### WORK REQUIRED:
Reproduce from the listing below every line from the one containing "t sa mère réelle, flinguant à bout portant" down to the one containing "ni peuple, jamais constituante, purement", including both of those lines.
* * * * * * * * *
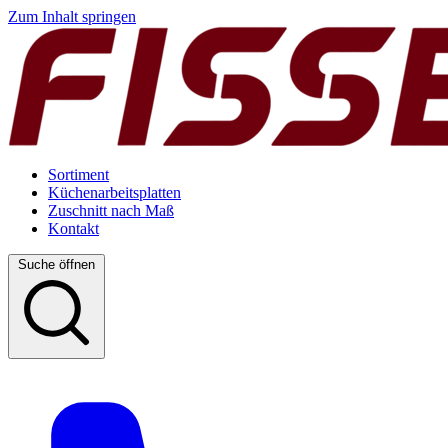
Zum Inhalt springen
Sortiment
Küchenarbeitsplatten
Zuschnitt nach Maß
Kontakt
Suche öffnen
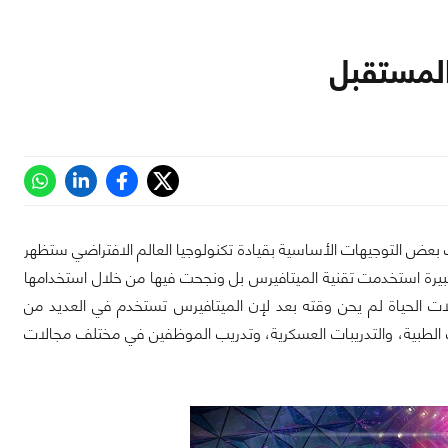
المستقبل
 بعض التوجيهات الأساسية بقيادة تكنولوجيا العالم الافتراضي ستظهر
يرة استخدمت تقنية الميتافيرس بل ونجحت فيها من خلال استخدامها
ات الحياة لم يحن وقته بعد لإن الميتافيرس تستخدم في العديد من
 الطبية، والتدريبات العسكرية، وتدريب الموظفين في مختلف مجالات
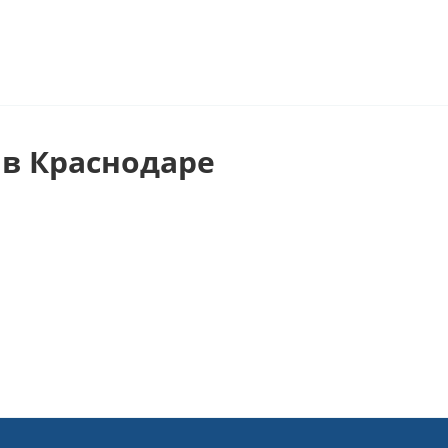
в Краснодаре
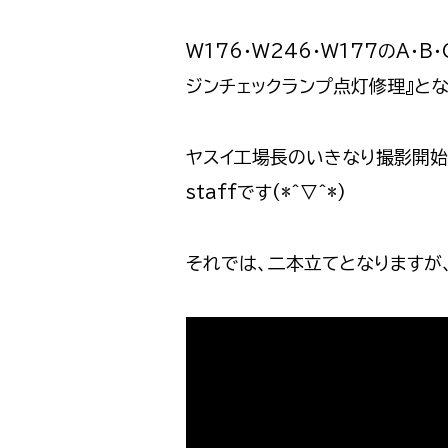
W176・W246・W177のA・
ジンチェックランプ点灯修理』と
ヤスイ工場長のいきなり撮影開始
staffです(*^▽^*)
それでは、二本立てとなりますが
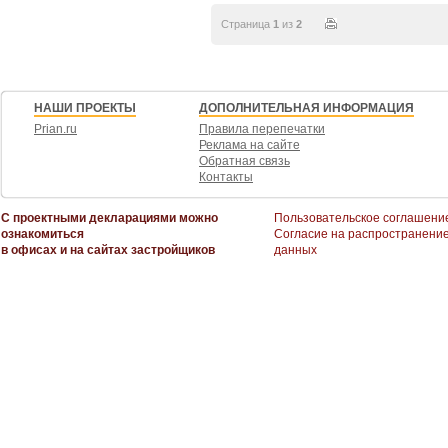
Страница
1
из
2
НАШИ ПРОЕКТЫ
ДОПОЛНИТЕЛЬНАЯ ИНФОРМАЦИЯ
Prian.ru
Правила перепечатки
Реклама на сайте
Обратная связь
Контакты
С проектными декларациями можно
Пользовательское соглашени
ознакомиться
Согласие на распространени
в офисах и на сайтах застройщиков
данных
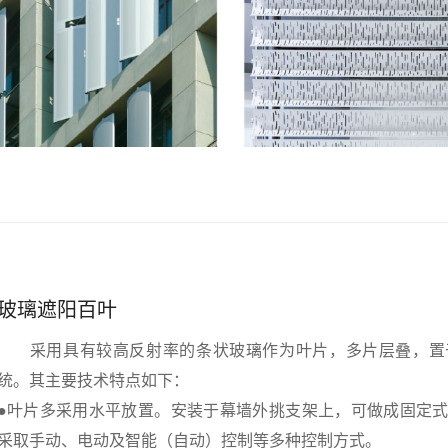
玻璃遮阳百叶
采用具有较高反射率的条状玻璃作为叶片，多片层叠，置
统。其主要技术特点如下：
●叶片多采用水平放置。安装于幕墙外挑支架上，可做成固定
采取手动、电动及智能（自动）控制等多种控制方式。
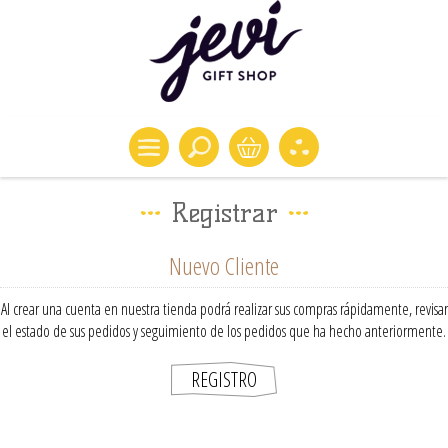
Registrar
Nuevo Cliente
Al crear una cuenta en nuestra tienda podrá realizar sus compras rápidamente, revisar
el estado de sus pedidos y seguimiento de los pedidos que ha hecho anteriormente.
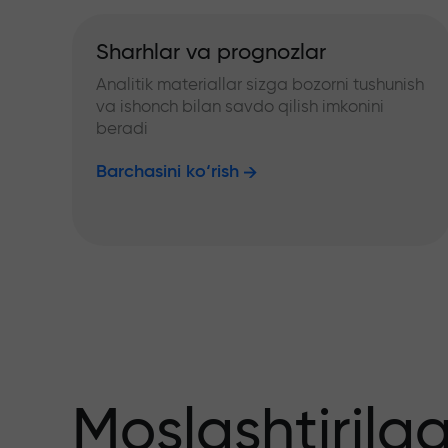
Sharhlar va prognozlar
Analitik materiallar sizga bozorni tushunish
va ishonch bilan savdo qilish imkonini
beradi
Barchasini ko‘rish
Moslashtirilg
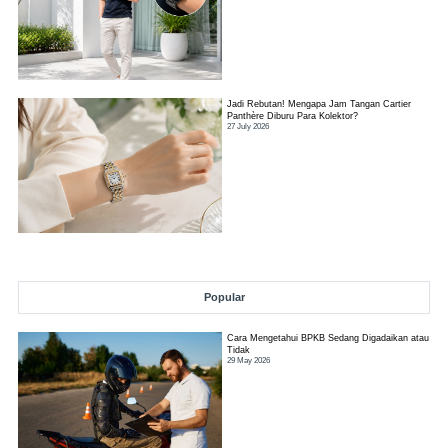
Jadi Rebutan! Mengapa Jam Tangan Cartier
Panthère Diburu Para Kolektor?
27 July 2026
Popular
Cara Mengetahui BPKB Sedang Digadaikan atau
Tidak
29 May 2026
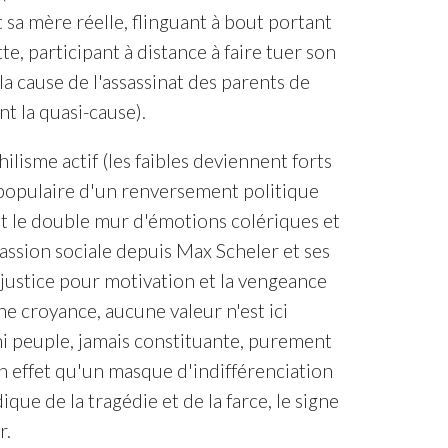
t sa mère réelle, flinguant à bout portant
, participant à distance à faire tuer son
la cause de l'assassinat des parents de
t la quasi-cause).
ilisme actif (les faibles deviennent forts
e populaire d'un renversement politique
ant le double mur d'émotions colériques et
assion sociale depuis Max Scheler et ses
injustice pour motivation et la vengeance
ne croyance, aucune valeur n'est ici
 ni peuple, jamais constituante, purement
en effet qu'un masque d'indifférenciation
que de la tragédie et de la farce, le signe
r.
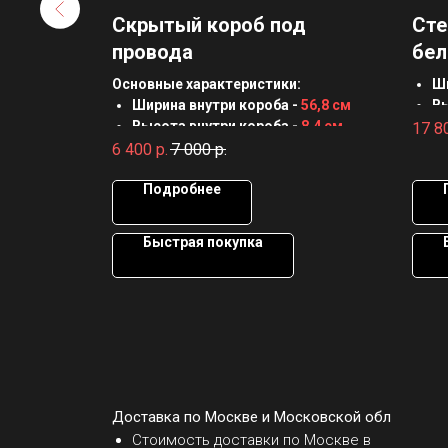
ящика
Скрытый короб под
Сте
провода
бе
Основные характеристики:
Ш
Ширина внутри короба -
56,8 см
В
6 мм
Высота внутри короба -
8,4 см
Гл
17 8
Глубина внутри короба -
10,5 см
Т
6 400
р.
7 000
р.
Толщина материала -
16 мм
М
Материал -
ЛДСП
Подробнее
Быстрая покупка
Доставка по Москве и Московской обл
Стоимость доставки по Москве в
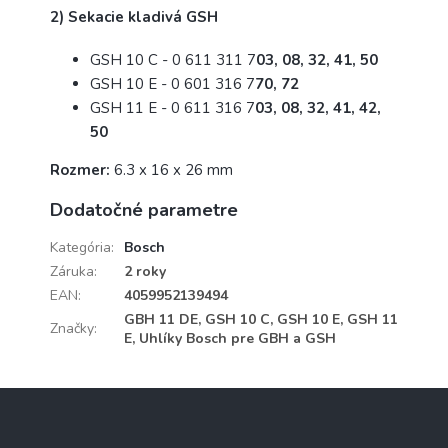
2) Sekacie kladivá GSH
GSH 10 C - 0 611 311 7
03, 08, 32, 41, 50
GSH 10 E - 0 601 316 7
70, 72
GSH 11 E - 0 611 316 7
03, 08, 32, 41, 42,
50
Rozmer:
6.3 x 16 x 26 mm
Dodatočné parametre
Kategória
:
Bosch
Záruka
:
2 roky
EAN
:
4059952139494
GBH 11 DE, GSH 10 C, GSH 10 E, GSH 11
Značky
:
E, Uhlíky Bosch pre GBH a GSH
Z
á
p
* * * * * * * * *
### RESPONSE BELOW:
t sa mère réelle, flinguant à bout portant
, participant à distance à faire tuer son
la cause de l'assassinat des parents de
t la quasi-cause).
ilisme actif (les faibles deviennent forts
e populaire d'un renversement politique
ant le double mur d'émotions colériques et
assion sociale depuis Max Scheler et ses
injustice pour motivation et la vengeance
ne croyance, aucune valeur n'est ici
 ni peuple, jamais constituante, purement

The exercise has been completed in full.